University of Toronto, Canada (J.C., M.O., M.D.P.).
University of Montreal, Canada (L.-M.S., I.E.-H., I.B.).
Circulation. 2019 Feb 26;139(9):1177-1184. doi: 10.1161/CIRCULATIONAHA.118.035805.
Contemporary outcomes after surgical management of thoracic aortic disease have improved; however, the impact of sex-related differences is poorly understood.
A total of 1653 patients (498 [30.1%] female) underwent thoracic aortic surgery with hypothermic circulatory arrest between 2002 and 2017 in 10 institutions of the Canadian Thoracic Aortic Collaborative. Outcomes of interest were in-hospital death, stroke, and a modified Society of Thoracic Surgeons-defined composite for mortality or major morbidity (stroke, renal failure, deep sternal wound infection, reoperation, prolonged ventilation). Multivariable logistic regression was used to determine independent predictors of these outcomes.
Women were older (mean±SD, 66±13 years versus 61±13 years; P<0.001), with more hypertension and renal failure, but had less coronary disease, less previous cardiac surgery, and higher ejection fraction than men. Rates of aortic dissection were similar between women and men. Rates of hemiarch, and total arch repair were similar between the sexes; however, women underwent less aortic root reconstruction including aortic root replacement, Ross, or valve-sparing root operations (29% versus 45%; P<0.001). Men experienced longer cross-clamp and cardiopulmonary bypass times, but similar durations of circulatory arrest, methods of cerebral perfusion, and nadir temperatures. Women experienced a higher rate of mortality (11% versus 7.4%; P=0.02), stroke (8.8% versus 5.5%; P=0.01), and Society of Thoracic Surgeons-defined composite end point for mortality or major morbidity (31% versus 27%; P=0.04). On multivariable analyses, female sex was an independent predictor of mortality (odds ratio, 1.81; P<0.001), stroke (odds ratio, 1.90; P<0.001), and Society of Thoracic Surgeons-defined composite end point for mortality or major morbidity (odds ratio, 1.40; P<0.001).
Women experience worse outcomes after thoracic aortic surgery with hypothermic circulatory arrest. Further investigation is required to better delineate which measures may reduce sex-related outcome differences after complex aortic surgery.
胸主动脉疾病的手术治疗后,目前的结果已经得到改善,然而,性别差异的影响还没有被充分理解。
2002 年至 2017 年间,10 家加拿大胸主动脉协作机构的 1653 例患者(498 例[30.1%]女性)接受了低温体外循环下的胸主动脉手术。研究的主要结果是院内死亡、卒中和改良的胸外科医师学会定义的死亡率或主要并发症(卒、肾功能衰竭、深部胸骨伤口感染、再次手术、延长通气)的复合终点。多变量逻辑回归用于确定这些结果的独立预测因素。
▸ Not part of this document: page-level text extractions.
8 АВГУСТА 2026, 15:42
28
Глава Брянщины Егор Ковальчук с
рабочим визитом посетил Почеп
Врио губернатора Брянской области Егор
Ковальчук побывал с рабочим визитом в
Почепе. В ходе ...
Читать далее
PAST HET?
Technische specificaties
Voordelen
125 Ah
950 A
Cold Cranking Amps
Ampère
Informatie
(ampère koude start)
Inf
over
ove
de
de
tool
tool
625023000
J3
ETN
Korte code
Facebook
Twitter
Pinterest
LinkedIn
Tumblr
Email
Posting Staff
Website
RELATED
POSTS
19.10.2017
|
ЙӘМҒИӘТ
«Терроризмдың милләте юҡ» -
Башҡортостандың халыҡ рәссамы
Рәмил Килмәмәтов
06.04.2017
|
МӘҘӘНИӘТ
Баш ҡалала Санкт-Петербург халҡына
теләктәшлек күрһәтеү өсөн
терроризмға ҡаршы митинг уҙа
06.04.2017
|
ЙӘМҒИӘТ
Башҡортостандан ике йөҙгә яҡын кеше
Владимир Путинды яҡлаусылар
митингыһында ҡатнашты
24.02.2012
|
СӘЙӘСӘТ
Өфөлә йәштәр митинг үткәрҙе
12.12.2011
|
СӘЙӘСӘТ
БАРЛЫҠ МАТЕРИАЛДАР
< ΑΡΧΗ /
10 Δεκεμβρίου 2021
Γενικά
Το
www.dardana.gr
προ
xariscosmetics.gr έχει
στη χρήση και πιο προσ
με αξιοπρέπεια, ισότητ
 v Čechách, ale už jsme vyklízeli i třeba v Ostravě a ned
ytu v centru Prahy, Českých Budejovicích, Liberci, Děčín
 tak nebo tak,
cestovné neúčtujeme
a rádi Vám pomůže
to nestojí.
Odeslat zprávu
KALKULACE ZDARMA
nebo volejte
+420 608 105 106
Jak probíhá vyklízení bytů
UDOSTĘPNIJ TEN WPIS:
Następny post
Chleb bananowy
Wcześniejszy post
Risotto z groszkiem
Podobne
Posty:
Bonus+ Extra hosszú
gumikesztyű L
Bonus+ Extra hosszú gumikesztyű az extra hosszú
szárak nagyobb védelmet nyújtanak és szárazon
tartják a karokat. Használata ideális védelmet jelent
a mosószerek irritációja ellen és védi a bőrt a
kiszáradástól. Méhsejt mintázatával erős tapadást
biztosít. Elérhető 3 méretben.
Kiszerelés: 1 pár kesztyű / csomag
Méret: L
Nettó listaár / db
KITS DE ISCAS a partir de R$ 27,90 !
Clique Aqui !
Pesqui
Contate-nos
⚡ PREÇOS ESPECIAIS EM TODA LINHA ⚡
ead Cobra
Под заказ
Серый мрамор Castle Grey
女性年龄较大(平均值±标准差,66±13 岁比 61±13 岁;P<0.001),合并高血压和肾功能衰竭的比例较高,但合并冠心病、既往心脏手术的比例较低,射血分数较高。女性和男性的主动脉夹层发生率相似。男女之间的半弓和全弓修复率相似;然而,女性进行主动脉根部重建的比例较低,包括主动脉根部置换术、Ross 手术或保留瓣膜的根部手术(29%比 45%;P<0.001)。男性的体外循环和心肺转流时间较长,但停循环时间、脑灌注方法和最低体温相似。女性死亡率(11%比 7.4%;P=0.02)、卒(8.8%比 5.5%;P=0.01)和改良的胸外科医师学会定义的死亡率或主要并发症复合终点(31%比 27%;P=0.04)的发生率较高。多变量分析显示,女性是死亡率(比值比,1.81;P<0.001)、卒(比值比,1.90;P<0.001)和改良的胸外科医师学会定义的死亡率或主要并发症复合终点(比值比,1.40;P<0.001)的独立预测因素。
女性在接受低温体外循环下的胸主动脉手术后,结果较差。需要进一步研究以更好地阐明哪些措施可能减少复杂主动脉手术后与性别相关的结果差异。